* **WHAT IS BEING ASKED**
Below are some records. Reproduce them exactly from their first line through the line with "936 529 77375", inclusive.

* **INFORMATION**
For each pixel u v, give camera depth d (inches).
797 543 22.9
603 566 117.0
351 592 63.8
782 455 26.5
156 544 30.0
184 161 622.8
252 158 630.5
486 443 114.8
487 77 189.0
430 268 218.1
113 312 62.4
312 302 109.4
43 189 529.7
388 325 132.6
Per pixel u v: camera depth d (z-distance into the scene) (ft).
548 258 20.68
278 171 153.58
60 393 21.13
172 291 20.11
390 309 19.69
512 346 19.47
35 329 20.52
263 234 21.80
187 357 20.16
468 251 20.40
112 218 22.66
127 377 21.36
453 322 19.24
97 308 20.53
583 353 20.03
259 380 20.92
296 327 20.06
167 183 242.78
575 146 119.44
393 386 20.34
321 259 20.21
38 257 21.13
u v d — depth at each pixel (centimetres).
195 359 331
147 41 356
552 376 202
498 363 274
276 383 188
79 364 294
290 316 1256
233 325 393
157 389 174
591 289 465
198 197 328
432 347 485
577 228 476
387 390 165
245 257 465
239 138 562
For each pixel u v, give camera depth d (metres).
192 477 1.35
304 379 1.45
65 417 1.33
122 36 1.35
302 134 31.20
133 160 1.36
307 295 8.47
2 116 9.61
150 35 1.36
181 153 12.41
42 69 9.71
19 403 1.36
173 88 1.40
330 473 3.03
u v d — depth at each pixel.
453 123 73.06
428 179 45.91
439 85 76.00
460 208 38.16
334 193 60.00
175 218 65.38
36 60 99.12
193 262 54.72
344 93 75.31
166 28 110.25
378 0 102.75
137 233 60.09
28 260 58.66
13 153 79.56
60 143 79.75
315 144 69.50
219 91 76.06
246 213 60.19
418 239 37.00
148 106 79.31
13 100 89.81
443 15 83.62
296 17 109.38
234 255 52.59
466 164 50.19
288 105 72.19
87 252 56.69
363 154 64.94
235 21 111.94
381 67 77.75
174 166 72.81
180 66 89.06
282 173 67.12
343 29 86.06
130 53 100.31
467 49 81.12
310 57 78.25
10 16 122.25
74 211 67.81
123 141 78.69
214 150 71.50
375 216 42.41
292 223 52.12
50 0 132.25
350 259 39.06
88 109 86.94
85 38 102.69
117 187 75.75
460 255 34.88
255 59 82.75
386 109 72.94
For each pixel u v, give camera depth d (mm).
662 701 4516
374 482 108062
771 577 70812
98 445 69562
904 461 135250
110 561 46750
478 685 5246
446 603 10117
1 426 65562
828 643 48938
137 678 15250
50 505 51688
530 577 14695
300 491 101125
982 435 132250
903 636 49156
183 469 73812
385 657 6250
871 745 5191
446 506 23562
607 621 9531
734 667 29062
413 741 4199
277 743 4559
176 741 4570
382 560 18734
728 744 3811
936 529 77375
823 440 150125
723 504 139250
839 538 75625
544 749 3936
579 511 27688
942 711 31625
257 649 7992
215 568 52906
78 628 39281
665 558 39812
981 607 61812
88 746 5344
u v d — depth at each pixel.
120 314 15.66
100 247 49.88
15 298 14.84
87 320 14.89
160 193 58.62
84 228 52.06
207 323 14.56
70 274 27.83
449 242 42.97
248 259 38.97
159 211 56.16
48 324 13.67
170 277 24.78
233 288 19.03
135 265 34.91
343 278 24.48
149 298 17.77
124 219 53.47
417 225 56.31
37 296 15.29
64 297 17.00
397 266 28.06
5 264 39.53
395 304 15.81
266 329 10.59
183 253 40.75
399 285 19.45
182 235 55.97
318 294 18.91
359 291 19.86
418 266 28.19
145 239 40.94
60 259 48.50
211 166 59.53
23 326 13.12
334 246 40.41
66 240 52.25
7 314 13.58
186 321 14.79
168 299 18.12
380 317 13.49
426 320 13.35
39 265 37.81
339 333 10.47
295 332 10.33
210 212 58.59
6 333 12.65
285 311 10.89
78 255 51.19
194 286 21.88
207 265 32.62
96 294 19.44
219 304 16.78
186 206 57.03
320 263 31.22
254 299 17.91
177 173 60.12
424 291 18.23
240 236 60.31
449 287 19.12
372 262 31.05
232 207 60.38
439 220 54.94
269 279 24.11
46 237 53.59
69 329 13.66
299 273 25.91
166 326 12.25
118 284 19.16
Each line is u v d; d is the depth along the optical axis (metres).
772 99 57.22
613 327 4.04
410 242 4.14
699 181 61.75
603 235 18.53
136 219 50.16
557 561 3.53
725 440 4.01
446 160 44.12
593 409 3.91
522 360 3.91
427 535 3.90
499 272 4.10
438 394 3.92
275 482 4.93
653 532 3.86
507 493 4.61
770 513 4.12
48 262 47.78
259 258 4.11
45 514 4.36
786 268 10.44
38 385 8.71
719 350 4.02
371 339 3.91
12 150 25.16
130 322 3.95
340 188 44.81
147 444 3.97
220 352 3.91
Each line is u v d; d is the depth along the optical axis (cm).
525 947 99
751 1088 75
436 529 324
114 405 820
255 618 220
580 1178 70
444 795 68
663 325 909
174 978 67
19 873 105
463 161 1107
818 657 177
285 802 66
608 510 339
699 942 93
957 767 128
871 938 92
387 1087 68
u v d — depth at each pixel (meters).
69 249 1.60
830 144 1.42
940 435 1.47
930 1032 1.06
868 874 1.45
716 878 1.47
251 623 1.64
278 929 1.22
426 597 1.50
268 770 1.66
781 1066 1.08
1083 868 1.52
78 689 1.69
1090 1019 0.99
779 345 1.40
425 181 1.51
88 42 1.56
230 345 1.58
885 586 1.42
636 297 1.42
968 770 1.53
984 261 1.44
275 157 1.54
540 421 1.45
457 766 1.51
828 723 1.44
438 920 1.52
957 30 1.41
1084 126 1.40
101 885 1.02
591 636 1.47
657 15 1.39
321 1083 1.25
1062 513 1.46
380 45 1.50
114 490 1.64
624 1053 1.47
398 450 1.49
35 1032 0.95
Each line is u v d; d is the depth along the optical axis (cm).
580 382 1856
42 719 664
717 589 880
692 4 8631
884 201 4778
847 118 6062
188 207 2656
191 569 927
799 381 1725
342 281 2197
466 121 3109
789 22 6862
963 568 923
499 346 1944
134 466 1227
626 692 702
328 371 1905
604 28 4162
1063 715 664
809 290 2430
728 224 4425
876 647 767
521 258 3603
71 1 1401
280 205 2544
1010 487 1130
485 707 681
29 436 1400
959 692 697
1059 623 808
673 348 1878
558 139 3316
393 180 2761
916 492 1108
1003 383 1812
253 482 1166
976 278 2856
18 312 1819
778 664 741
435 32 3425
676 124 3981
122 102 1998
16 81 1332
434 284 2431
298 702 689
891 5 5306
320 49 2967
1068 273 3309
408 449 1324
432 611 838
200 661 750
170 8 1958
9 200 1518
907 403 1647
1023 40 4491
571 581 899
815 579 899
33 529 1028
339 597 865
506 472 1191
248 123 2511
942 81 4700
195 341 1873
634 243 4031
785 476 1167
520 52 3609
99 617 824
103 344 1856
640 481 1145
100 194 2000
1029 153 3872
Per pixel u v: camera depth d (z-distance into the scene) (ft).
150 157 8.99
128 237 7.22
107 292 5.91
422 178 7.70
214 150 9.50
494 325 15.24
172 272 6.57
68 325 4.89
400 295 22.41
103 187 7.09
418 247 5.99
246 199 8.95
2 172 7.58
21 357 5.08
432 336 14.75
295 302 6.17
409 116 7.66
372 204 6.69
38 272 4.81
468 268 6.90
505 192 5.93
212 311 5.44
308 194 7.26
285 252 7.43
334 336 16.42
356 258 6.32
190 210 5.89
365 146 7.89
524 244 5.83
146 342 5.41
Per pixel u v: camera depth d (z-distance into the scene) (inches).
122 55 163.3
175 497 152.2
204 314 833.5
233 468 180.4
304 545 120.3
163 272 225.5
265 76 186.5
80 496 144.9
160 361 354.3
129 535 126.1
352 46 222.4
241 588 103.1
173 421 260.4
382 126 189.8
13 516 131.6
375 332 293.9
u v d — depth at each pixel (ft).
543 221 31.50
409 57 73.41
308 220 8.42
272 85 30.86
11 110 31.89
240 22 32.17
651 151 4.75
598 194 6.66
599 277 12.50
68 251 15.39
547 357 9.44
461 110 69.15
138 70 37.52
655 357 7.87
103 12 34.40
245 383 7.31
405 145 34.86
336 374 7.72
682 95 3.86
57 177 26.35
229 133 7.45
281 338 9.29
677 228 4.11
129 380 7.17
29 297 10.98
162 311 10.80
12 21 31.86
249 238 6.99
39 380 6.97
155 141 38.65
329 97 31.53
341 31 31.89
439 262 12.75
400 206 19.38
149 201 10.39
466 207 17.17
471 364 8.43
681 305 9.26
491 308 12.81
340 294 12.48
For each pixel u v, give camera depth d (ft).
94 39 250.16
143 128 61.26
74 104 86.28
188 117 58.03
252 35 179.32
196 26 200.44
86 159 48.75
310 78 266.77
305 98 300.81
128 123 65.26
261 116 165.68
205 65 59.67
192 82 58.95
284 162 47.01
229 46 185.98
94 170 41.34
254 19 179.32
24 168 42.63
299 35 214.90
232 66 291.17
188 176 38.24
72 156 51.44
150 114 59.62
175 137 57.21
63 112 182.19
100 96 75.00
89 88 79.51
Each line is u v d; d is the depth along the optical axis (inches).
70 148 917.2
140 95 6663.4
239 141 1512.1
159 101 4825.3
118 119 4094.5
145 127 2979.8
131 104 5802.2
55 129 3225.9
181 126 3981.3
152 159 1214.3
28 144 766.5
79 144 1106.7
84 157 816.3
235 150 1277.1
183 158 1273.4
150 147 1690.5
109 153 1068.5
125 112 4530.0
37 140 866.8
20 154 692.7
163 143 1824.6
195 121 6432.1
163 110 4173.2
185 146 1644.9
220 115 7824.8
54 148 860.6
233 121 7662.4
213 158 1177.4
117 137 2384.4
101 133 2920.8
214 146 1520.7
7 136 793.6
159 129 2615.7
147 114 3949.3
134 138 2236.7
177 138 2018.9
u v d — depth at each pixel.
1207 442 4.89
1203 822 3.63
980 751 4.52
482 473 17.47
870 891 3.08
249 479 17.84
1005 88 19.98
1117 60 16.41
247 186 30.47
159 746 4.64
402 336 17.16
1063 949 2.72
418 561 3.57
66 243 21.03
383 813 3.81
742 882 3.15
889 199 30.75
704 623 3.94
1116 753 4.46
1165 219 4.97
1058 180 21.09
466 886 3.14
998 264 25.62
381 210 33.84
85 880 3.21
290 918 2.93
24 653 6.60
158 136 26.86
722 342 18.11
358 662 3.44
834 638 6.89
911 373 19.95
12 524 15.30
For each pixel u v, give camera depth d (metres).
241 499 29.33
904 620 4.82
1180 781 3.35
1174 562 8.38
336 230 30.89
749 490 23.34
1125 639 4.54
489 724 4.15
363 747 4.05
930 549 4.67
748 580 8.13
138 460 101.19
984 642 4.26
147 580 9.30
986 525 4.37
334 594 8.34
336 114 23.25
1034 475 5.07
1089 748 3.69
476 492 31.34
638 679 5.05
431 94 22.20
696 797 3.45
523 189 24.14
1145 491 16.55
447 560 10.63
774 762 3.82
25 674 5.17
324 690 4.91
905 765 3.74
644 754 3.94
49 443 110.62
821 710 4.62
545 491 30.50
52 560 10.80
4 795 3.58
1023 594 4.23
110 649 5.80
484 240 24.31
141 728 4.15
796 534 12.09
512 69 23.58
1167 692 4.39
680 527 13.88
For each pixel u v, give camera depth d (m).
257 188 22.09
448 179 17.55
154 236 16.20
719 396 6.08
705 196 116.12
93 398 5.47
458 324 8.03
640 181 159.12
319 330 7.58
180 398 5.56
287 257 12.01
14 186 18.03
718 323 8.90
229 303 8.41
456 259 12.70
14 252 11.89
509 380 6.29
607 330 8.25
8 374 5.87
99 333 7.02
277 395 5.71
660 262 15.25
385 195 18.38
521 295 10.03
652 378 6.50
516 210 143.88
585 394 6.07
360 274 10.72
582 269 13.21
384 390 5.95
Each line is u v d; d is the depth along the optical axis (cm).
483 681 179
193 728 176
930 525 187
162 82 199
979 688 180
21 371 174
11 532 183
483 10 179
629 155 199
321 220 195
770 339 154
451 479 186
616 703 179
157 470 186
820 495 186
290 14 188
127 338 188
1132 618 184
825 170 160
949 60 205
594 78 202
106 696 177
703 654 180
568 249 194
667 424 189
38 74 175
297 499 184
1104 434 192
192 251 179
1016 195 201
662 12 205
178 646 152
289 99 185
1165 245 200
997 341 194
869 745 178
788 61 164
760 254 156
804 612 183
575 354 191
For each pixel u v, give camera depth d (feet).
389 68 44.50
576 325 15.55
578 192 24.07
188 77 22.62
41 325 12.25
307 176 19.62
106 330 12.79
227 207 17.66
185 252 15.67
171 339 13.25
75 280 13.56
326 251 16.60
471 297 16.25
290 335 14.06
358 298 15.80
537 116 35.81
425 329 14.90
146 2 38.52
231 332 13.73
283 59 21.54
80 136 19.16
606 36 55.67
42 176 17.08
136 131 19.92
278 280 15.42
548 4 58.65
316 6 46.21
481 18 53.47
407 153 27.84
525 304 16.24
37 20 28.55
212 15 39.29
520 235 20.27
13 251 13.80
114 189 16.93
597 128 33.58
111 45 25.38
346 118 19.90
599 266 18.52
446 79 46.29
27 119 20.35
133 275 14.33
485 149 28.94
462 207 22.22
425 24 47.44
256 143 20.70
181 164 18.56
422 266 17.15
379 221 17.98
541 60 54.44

* **TASK ANSWER**
For each pixel u v, give camera depth d (inches).
797 543 22.9
603 566 117.0
351 592 63.8
782 455 26.5
156 544 30.0
184 161 622.8
252 158 630.5
486 443 114.8
487 77 189.0
430 268 218.1
113 312 62.4
312 302 109.4
43 189 529.7
388 325 132.6
Per pixel u v: camera depth d (z-distance into the scene) (ft).
548 258 20.68
278 171 153.58
60 393 21.13
172 291 20.11
390 309 19.69
512 346 19.47
35 329 20.52
263 234 21.80
187 357 20.16
468 251 20.40
112 218 22.66
127 377 21.36
453 322 19.24
97 308 20.53
583 353 20.03
259 380 20.92
296 327 20.06
167 183 242.78
575 146 119.44
393 386 20.34
321 259 20.21
38 257 21.13
u v d — depth at each pixel (centimetres).
195 359 331
147 41 356
552 376 202
498 363 274
276 383 188
79 364 294
290 316 1256
233 325 393
157 389 174
591 289 465
198 197 328
432 347 485
577 228 476
387 390 165
245 257 465
239 138 562
For each pixel u v, give camera depth d (metres).
192 477 1.35
304 379 1.45
65 417 1.33
122 36 1.35
302 134 31.20
133 160 1.36
307 295 8.47
2 116 9.61
150 35 1.36
181 153 12.41
42 69 9.71
19 403 1.36
173 88 1.40
330 473 3.03
u v d — depth at each pixel.
453 123 73.06
428 179 45.91
439 85 76.00
460 208 38.16
334 193 60.00
175 218 65.38
36 60 99.12
193 262 54.72
344 93 75.31
166 28 110.25
378 0 102.75
137 233 60.09
28 260 58.66
13 153 79.56
60 143 79.75
315 144 69.50
219 91 76.06
246 213 60.19
418 239 37.00
148 106 79.31
13 100 89.81
443 15 83.62
296 17 109.38
234 255 52.59
466 164 50.19
288 105 72.19
87 252 56.69
363 154 64.94
235 21 111.94
381 67 77.75
174 166 72.81
180 66 89.06
282 173 67.12
343 29 86.06
130 53 100.31
467 49 81.12
310 57 78.25
10 16 122.25
74 211 67.81
123 141 78.69
214 150 71.50
375 216 42.41
292 223 52.12
50 0 132.25
350 259 39.06
88 109 86.94
85 38 102.69
117 187 75.75
460 255 34.88
255 59 82.75
386 109 72.94
For each pixel u v, give camera depth d (mm).
662 701 4516
374 482 108062
771 577 70812
98 445 69562
904 461 135250
110 561 46750
478 685 5246
446 603 10117
1 426 65562
828 643 48938
137 678 15250
50 505 51688
530 577 14695
300 491 101125
982 435 132250
903 636 49156
183 469 73812
385 657 6250
871 745 5191
446 506 23562
607 621 9531
734 667 29062
413 741 4199
277 743 4559
176 741 4570
382 560 18734
728 744 3811
936 529 77375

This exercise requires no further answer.